Ability to connect with students
Stahl began her career at Washington University in the College of Arts & Sciences, serving as part-time scholarship coordinator for the Honorary Scholars Program from 1988 until 1992, when McLeod became dean and named her assistant dean.
One of her responsibilities then was serving as the coordinator in a new national program being launched on campus, the Mellon Mays Undergraduate Fellowship Program; Gerald Early, PhD, the Merle Kling Professor of Modern Letters in Arts & Sciences, was the inaugural director. Now in its 22nd year at WUSTL, the program aims to increase the number of underrepresented minorities who earn PhDs in the humanities and the social sciences.
She also was asked to oversee the John and Penelope Biggs Residency in the Classics, which brings a prominent scholar in Greek or Latin studies to campus for a week. She continues to work with the visiting lectureship program 25 years later.
She was promoted to associate dean of the college in 1995. Among her responsibilities was as a four-year academic adviser assigned to 40 incoming freshmen every year.
She served as director of the Life Sciences Pre-Professional program and was responsible for advising students applying to medical school. She also served as the liaison between Arts & Sciences and the Office of Undergraduate Admissions.
When longtime Chancellor William H. Danforth retired, McLeod asked Stahl to help found and lead the Danforth Scholars Program, established to honor Danforth and his wife, Elizabeth Gray Danforth. Now in its 17th year, Stahl continues to oversee the scholarship program and remains involved in the annual selection of the approximately 25 new scholars.
Stahl has also remained involved with the College of Arts & Sciences as senior associate dean, still serving as a four-year adviser for undergraduates in Arts & Sciences.

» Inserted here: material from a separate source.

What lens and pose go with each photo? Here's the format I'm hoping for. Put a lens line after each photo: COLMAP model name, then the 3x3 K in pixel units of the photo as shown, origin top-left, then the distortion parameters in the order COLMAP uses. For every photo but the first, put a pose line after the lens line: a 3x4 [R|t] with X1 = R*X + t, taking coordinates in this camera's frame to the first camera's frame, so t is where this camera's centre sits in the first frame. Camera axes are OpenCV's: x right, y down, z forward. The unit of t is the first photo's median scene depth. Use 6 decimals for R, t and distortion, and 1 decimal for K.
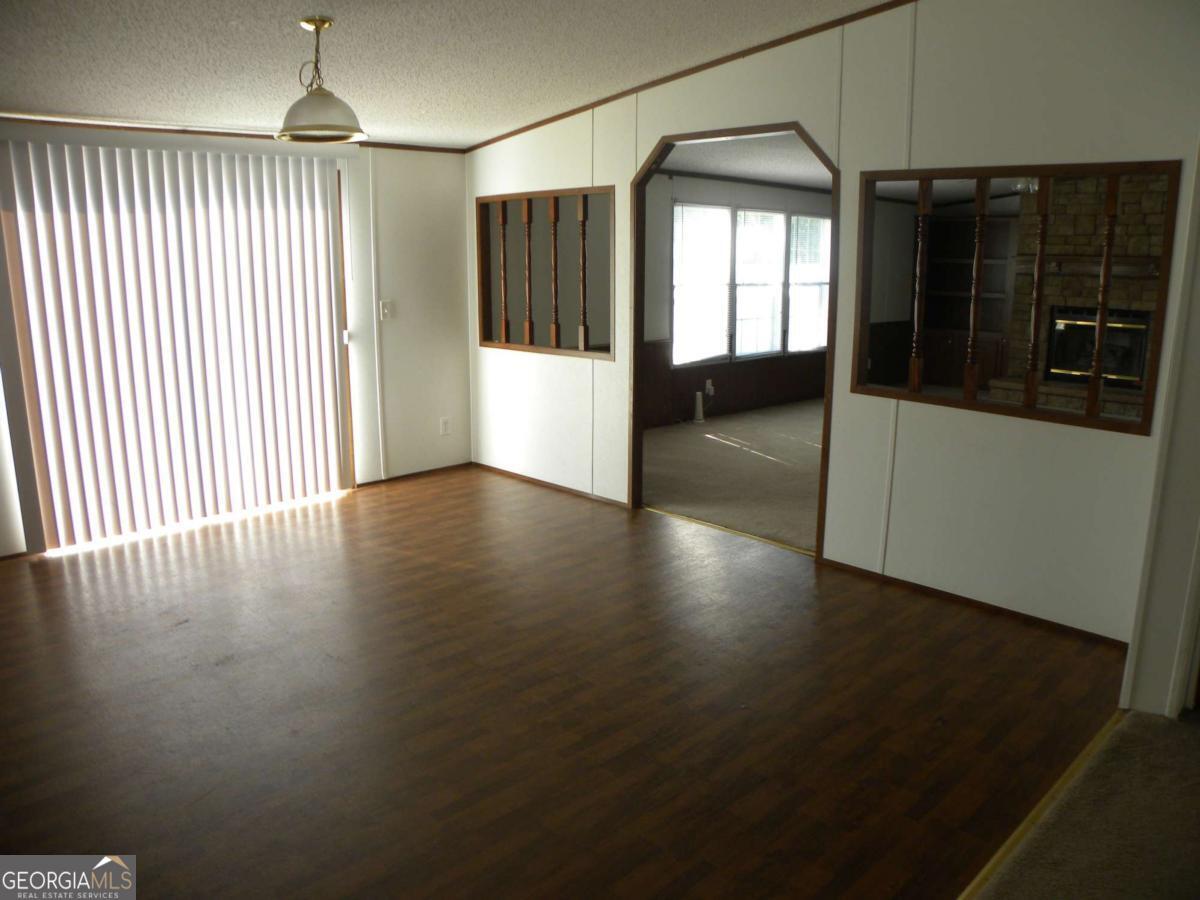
lens RADIAL K [[894.5, 0, 600.0], [0, 894.5, 450.0], [0, 0, 1]] dist [-0.160520, 0.104704]
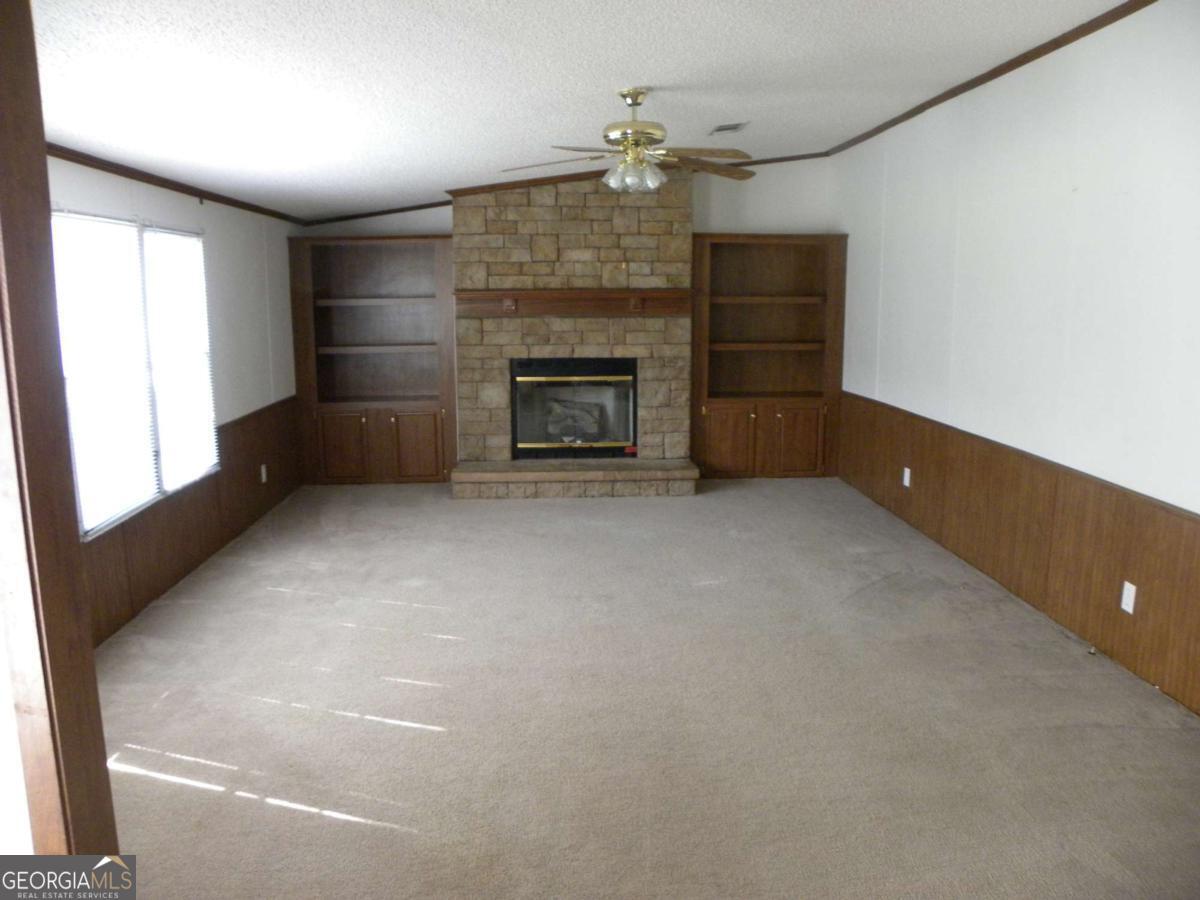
lens RADIAL K [[894.5, 0, 600.0], [0, 894.5, 450.0], [0, 0, 1]] dist [-0.160520, 0.104704]
pose [[0.645895, -0.135167, 0.751365, -0.003200], [0.168930, 0.985108, 0.031999, -0.106818], [-0.744502, 0.106260, 0.659110, 0.470361]]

McLeod recognized Stahl’s ability to connect with students and help them through their college years. In 2009, he named her associate vice chancellor for students and the inaugural director of the First Year Center, which is aimed at helping new students transition to university life.

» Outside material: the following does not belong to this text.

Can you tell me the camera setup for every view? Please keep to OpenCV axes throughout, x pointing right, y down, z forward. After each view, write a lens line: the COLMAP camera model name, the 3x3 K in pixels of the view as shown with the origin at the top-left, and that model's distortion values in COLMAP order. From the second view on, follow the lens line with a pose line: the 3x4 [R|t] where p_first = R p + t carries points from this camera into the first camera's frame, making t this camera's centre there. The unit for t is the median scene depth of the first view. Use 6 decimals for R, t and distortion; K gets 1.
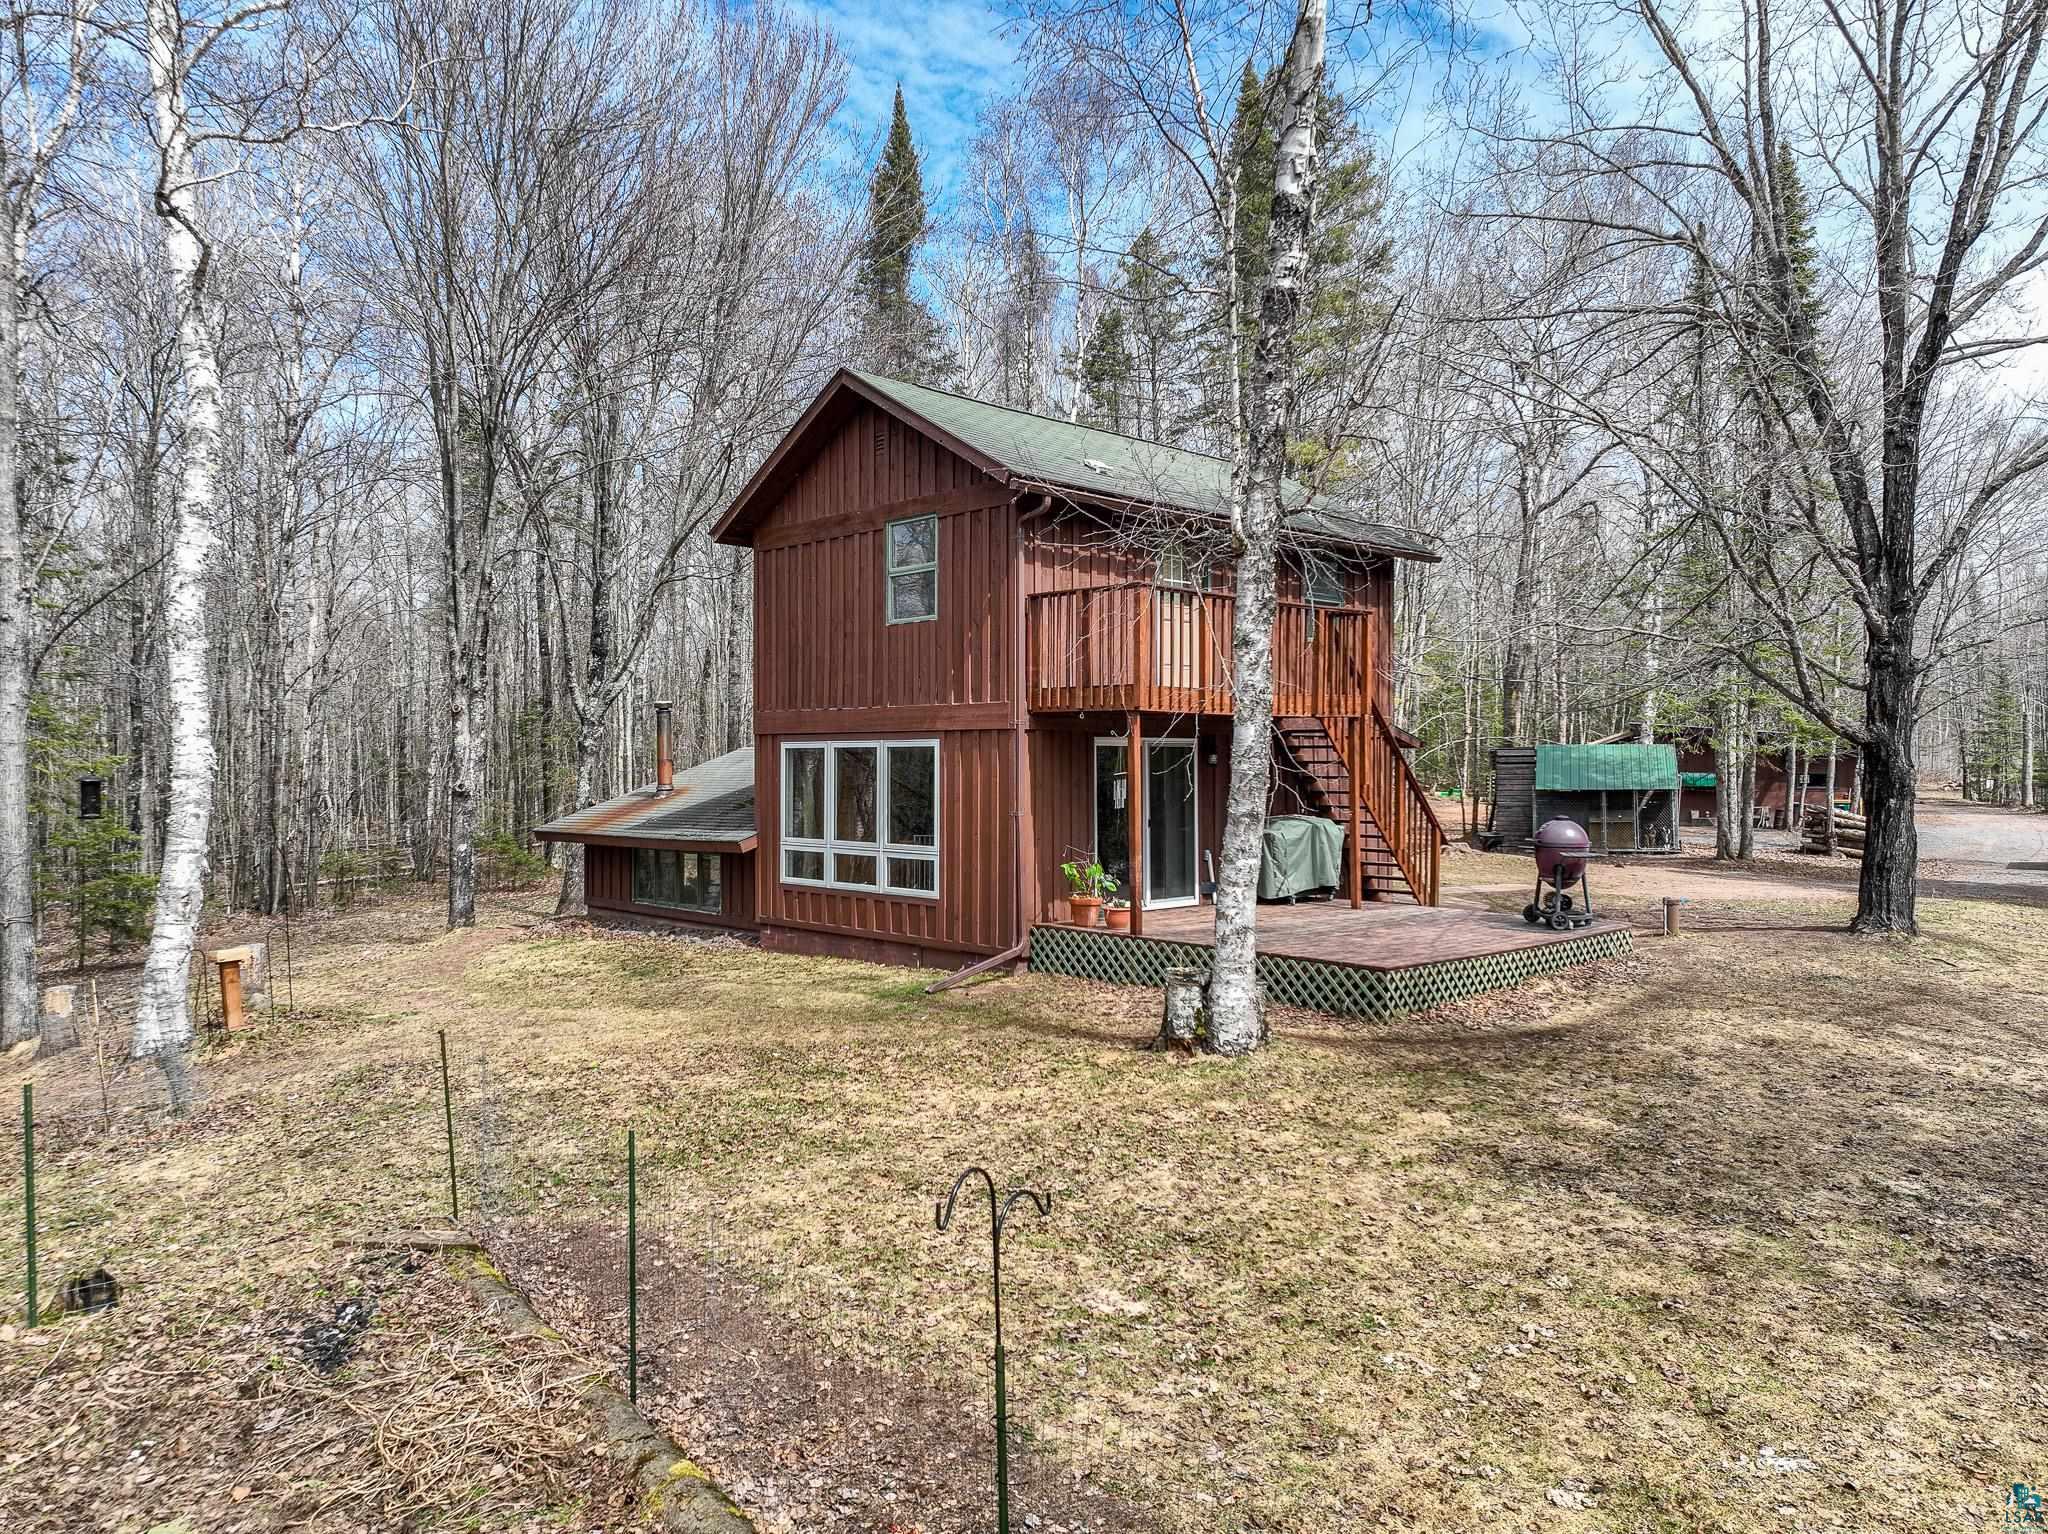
lens RADIAL K [[1539.0, 0, 1004.9], [0, 1539.0, 771.3], [0, 0, 1]] dist [-0.005143, 0.021635]
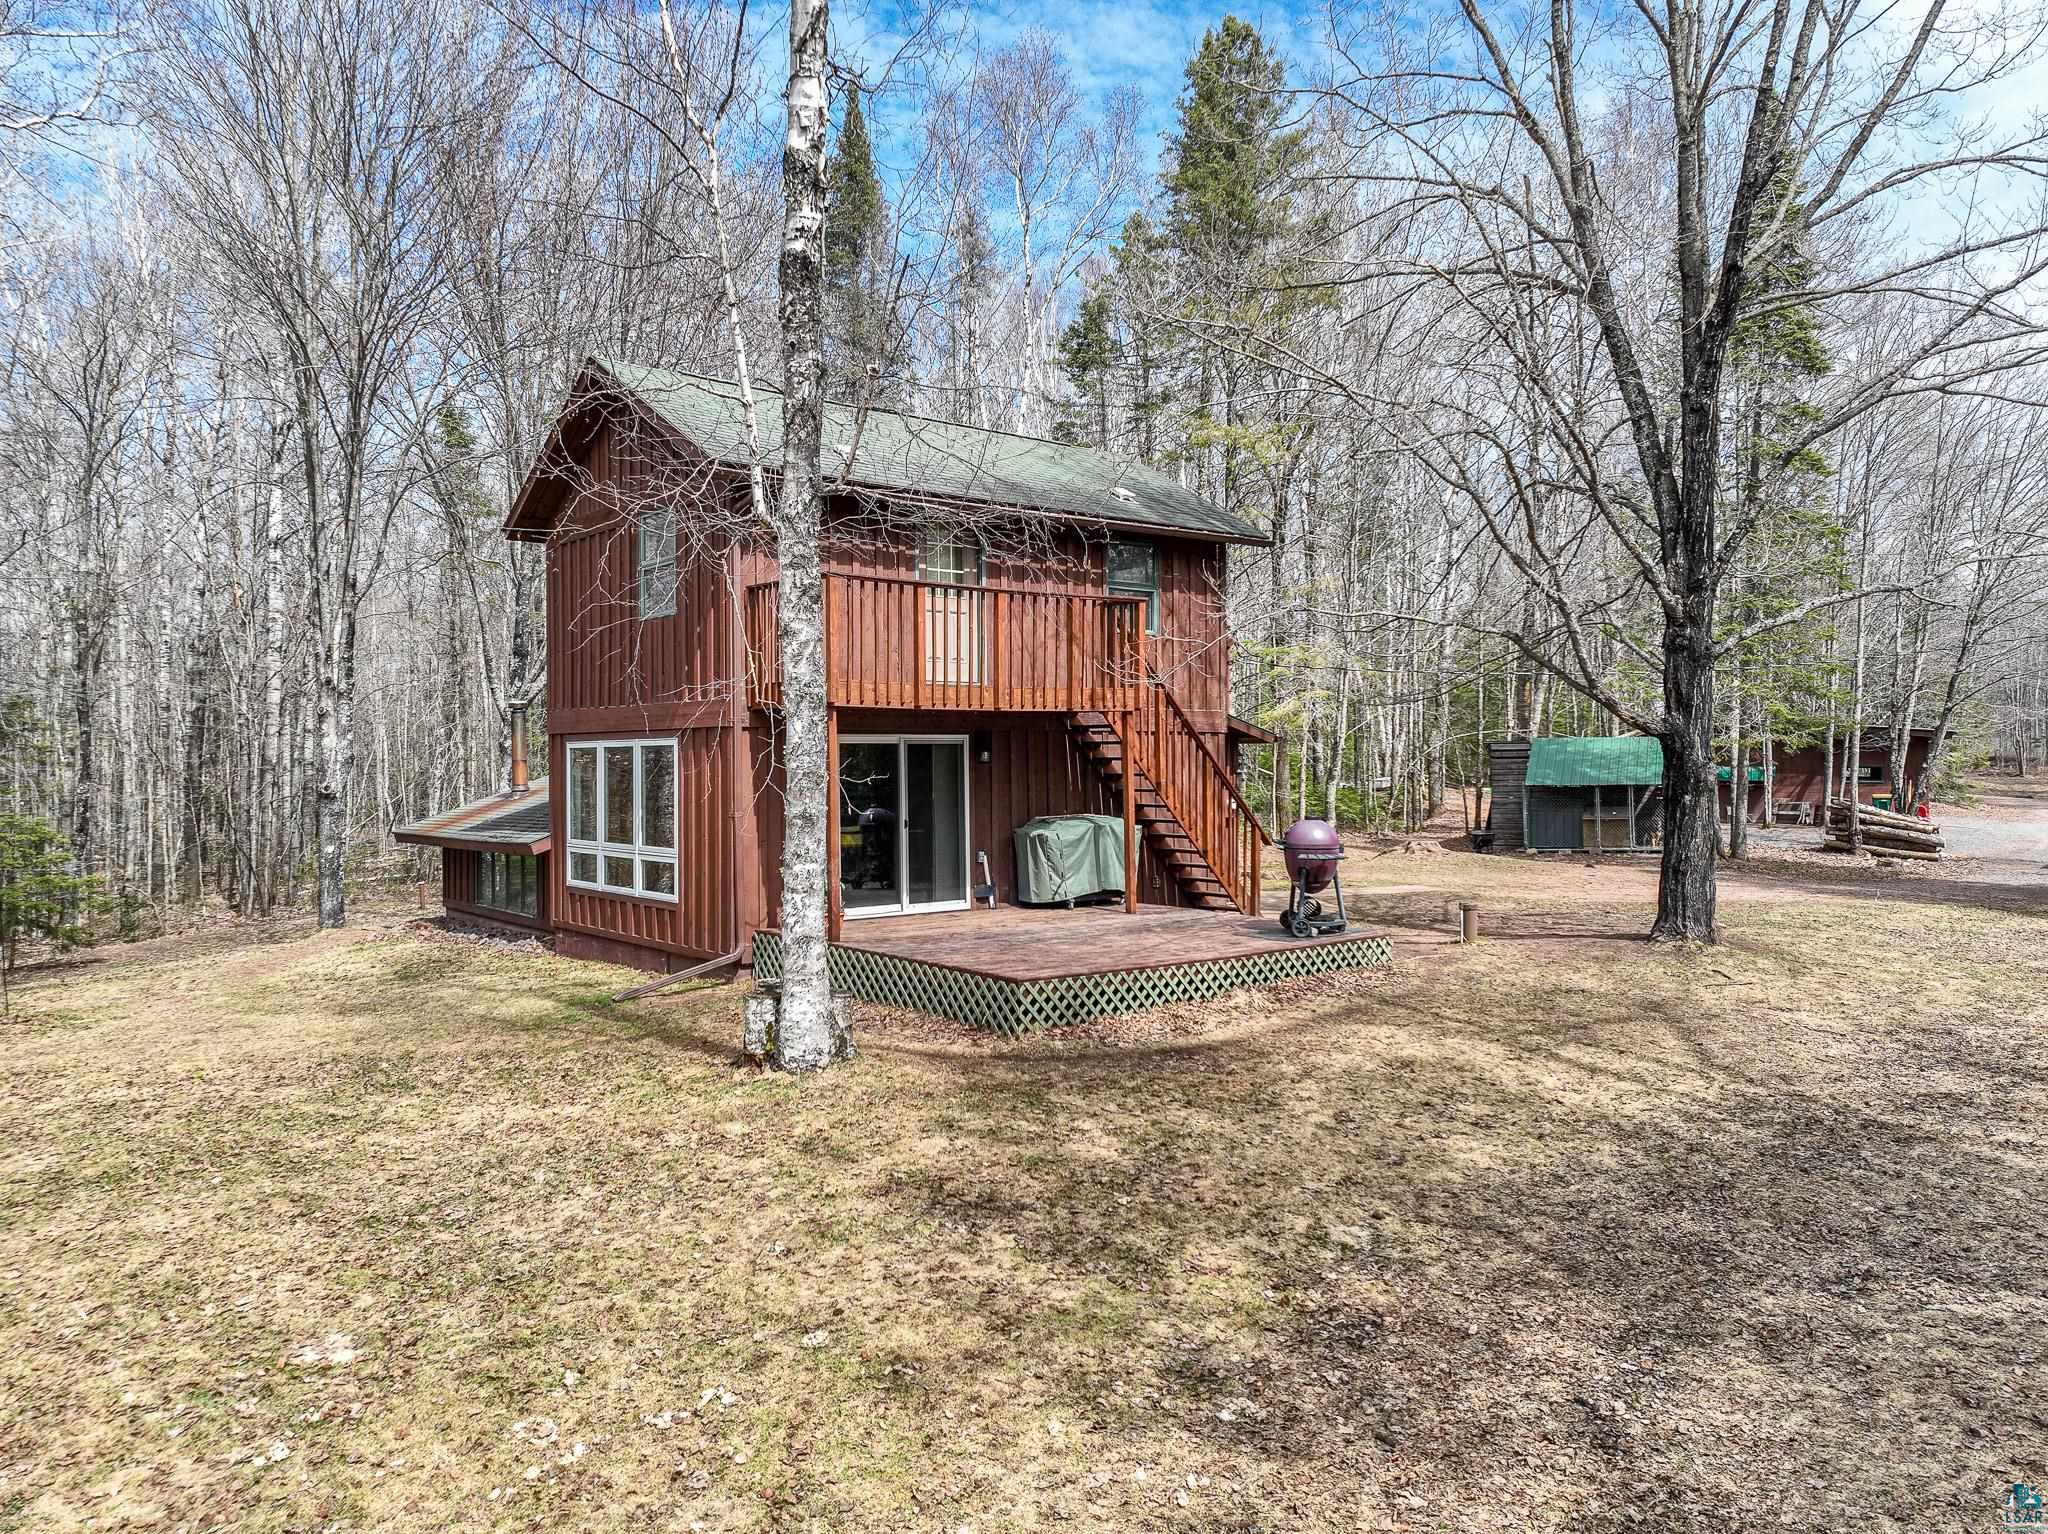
lens RADIAL K [[1539.0, 0, 1031.7], [0, 1539.0, 774.9], [0, 0, 1]] dist [-0.005143, 0.021635]
pose [[0.996435, -0.005567, -0.084179, 0.260490], [0.005908, 0.999975, 0.003805, 0.000108], [0.084155, -0.004288, 0.996443, 0.054393]]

“My tenure with the Honorary Scholars Program, the Mellon Program and Danforth Scholars had given me the opportunity to work closely with faculty since 1988,” Stahl said. “Those relationships helped me to be a better adviser and to better understand how the First Year Center could be a bridge between the classroom and the community and facilitate a smoother transition for students new to our community.”
A search committee to identify Stahl’s successor will be announced soon.